Aim of the task
The answer must be an exact copy of all the data below.

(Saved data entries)

■ ■ ■ ■

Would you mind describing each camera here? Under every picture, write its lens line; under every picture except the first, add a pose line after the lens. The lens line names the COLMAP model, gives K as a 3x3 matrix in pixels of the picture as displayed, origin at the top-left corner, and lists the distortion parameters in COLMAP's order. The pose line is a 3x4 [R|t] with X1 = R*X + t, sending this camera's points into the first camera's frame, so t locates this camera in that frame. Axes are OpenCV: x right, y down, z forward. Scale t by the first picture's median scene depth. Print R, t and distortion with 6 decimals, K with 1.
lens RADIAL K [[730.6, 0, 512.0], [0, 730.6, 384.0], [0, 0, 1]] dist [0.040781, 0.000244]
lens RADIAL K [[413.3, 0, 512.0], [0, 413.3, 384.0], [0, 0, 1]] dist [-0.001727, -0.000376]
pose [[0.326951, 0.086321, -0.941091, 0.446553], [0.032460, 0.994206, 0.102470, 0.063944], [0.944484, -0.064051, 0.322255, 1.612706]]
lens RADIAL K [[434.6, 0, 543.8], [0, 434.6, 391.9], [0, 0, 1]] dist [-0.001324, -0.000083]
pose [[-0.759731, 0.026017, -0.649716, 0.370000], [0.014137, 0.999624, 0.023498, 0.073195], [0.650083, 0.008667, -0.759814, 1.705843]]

■ ■ ■ ■

Task response
Would you mind describing each camera here? Under every picture, write its lens line; under every picture except the first, add a pose line after the lens. The lens line names the COLMAP model, gives K as a 3x3 matrix in pixels of the picture as displayed, origin at the top-left corner, and lists the distortion parameters in COLMAP's order. The pose line is a 3x4 [R|t] with X1 = R*X + t, sending this camera's points into the first camera's frame, so t locates this camera in that frame. Axes are OpenCV: x right, y down, z forward. Scale t by the first picture's median scene depth. Print R, t and distortion with 6 decimals, K with 1.
lens RADIAL K [[730.6, 0, 512.0], [0, 730.6, 384.0], [0, 0, 1]] dist [0.040781, 0.000244]
lens RADIAL K [[413.3, 0, 512.0], [0, 413.3, 384.0], [0, 0, 1]] dist [-0.001727, -0.000376]
pose [[0.326951, 0.086321, -0.941091, 0.446553], [0.032460, 0.994206, 0.102470, 0.063944], [0.944484, -0.064051, 0.322255, 1.612706]]
lens RADIAL K [[434.6, 0, 543.8], [0, 434.6, 391.9], [0, 0, 1]] dist [-0.001324, -0.000083]
pose [[-0.759731, 0.026017, -0.649716, 0.370000], [0.014137, 0.999624, 0.023498, 0.073195], [0.650083, 0.008667, -0.759814, 1.705843]]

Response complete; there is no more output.